Foto digital facilita identificação de criminoso

Correio Popular - Campinas - Segunda-feira, 4 de outubro de 2004

seg, 04/10/2004 - 9h12 | Do Portal do Governo

Iniciativa pioneira no Interior do Estado reúne mais de 5 mil imagens na DIG, otimizando o reconhecimento pelas vítimas ou testemunhas

Bargas Filho, da Agência Anhangüera

Os álbuns com fotografias velhas – algumas com pouca nitidez, dificultando a identificação –, coladas em folhas que se soltavam ou rasuravam devido ao manuseio constante, estão “aposentados” pela Polícia Civil, em Campinas. Foram trocados por um simples “click”. Desde o começo de setembro, está em funcionamento na Delegacia de Investigações Gerais (DIG) uma sala de reconhecimento informatizada. É a primeira no Interior paulista. Em três computadores, estão armazenadas 5.261 fotos digitais atualizadas de criminosos presos em Campinas ou em outros 89 municípios da região.

“As vítimas ou testemunhas de crimes têm acesso a fotografias de alta definição, coloridas, em um local com certo conforto e sem constrangimento”, explica o delegado Hamilton Caviolla Filho, titular da DIG. Os computadores, novos, com grande capacidade de armazenagem, foram doados à Polícia Civil pelo empresário Eloi Tuffy, proprietário da Microcamp Internacional em Campinas. A empresa também fez toda a instalação e fará a manutenção do equipamento. Os computadores têm acesso à internet. A doação é um ato da iniciativa privada permitido às Polciais Civil e Militar. Os equipamentos são registrados como patrimônio da Secretaria da Segurança Pública.

As pessoas vítimas de crimes como roubo, lesão corporal, tentativa de homicídio, estelionato (como o golpe do bilhete premiado), seqüestro, estupro ou testemunhas de assassinatos podem consultar todos os dados dos suspeitos. Estão arquivadas além das fotografias do rosto dos criminosos, também de tatuagens e de outros detalhes físicos. Também há informações sobre altura, cor da pele, sotaque, jeito de andar, cor do cabelo, porte físico e até o tom da voz.

“Se a vítima ou a testemunha nos falarem que viram uma tatuagem em alguma parte do corpo, o programa permite identificar essa pessoa e mostra a fotografia do desenho”, explicou o delegado. O banco de dados é “alimentado” diariamente com fotografias tiradas de todas as pessoas que são presas em Campinas. “Todos os dias, policiais fotografam aqueles que dão entrada na cadeia do 2º Distrito Policial”, explica Caviolla Júnior.

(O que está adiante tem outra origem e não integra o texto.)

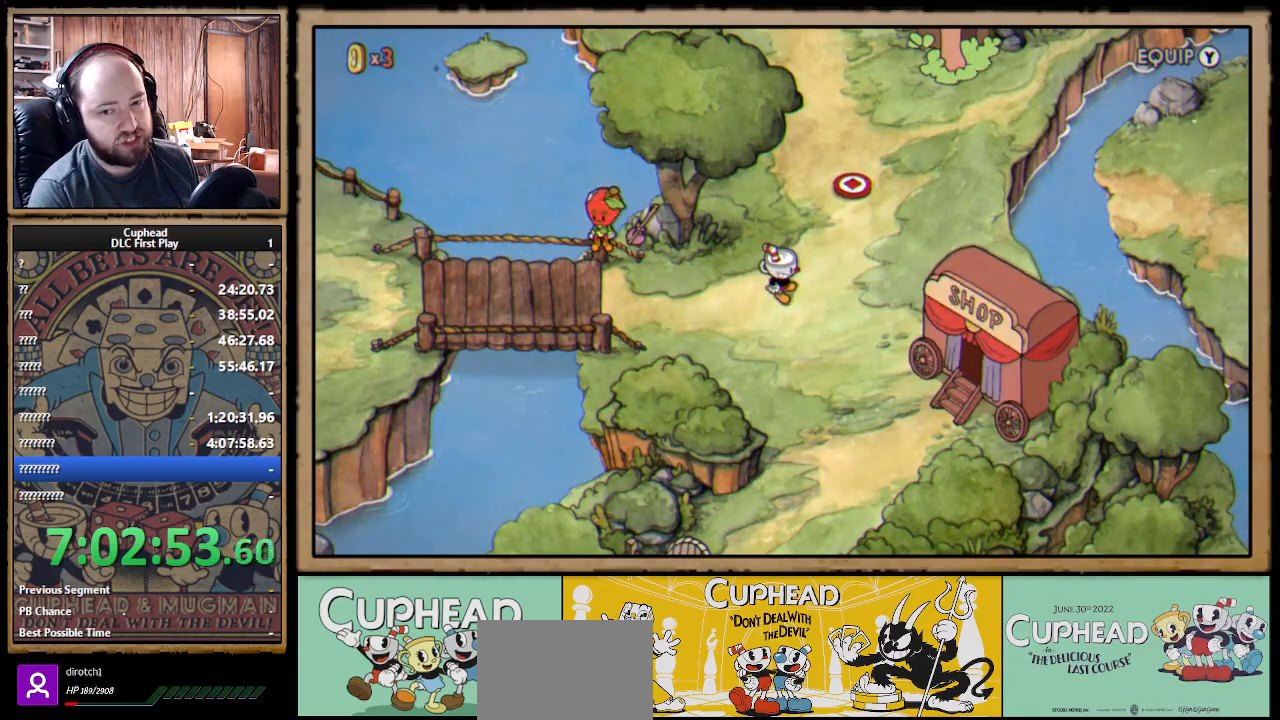
{"buttons": [], "left_stick": "center", "right_stick": "center", "events": []}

A sala de reconhecimento informatizada atende a todos os policiais de Campinas e de Valinhos, Vinhedo, Indaiatuba e Paulínia, municípios onde a Polícia Civil é administrada pela Delegacia Seccional de Campinas. “Os reconhecimentos não são mais feitos nos álbuns nos distritos. As vítimas ou testemunhas são agora encaminhadas para a DIG”, informou Caviolla Júnior.

A sala possui também um compartimento onde é possível fazer o reconhecimento pessoal. Um vidro especial impede que quem está em um dos lados do cômodo veja o outro lado. Assim, o criminoso não vê quem está na sala para fazer o reconhecimento. “É totalmente seguro e sigiloso. Mas, por via das dúvidas, fazemos um teste antes com a vítima ou testemunha para garantir que o sujeito preso não tem como ver nada através do vidro”, disse o titular da DIG.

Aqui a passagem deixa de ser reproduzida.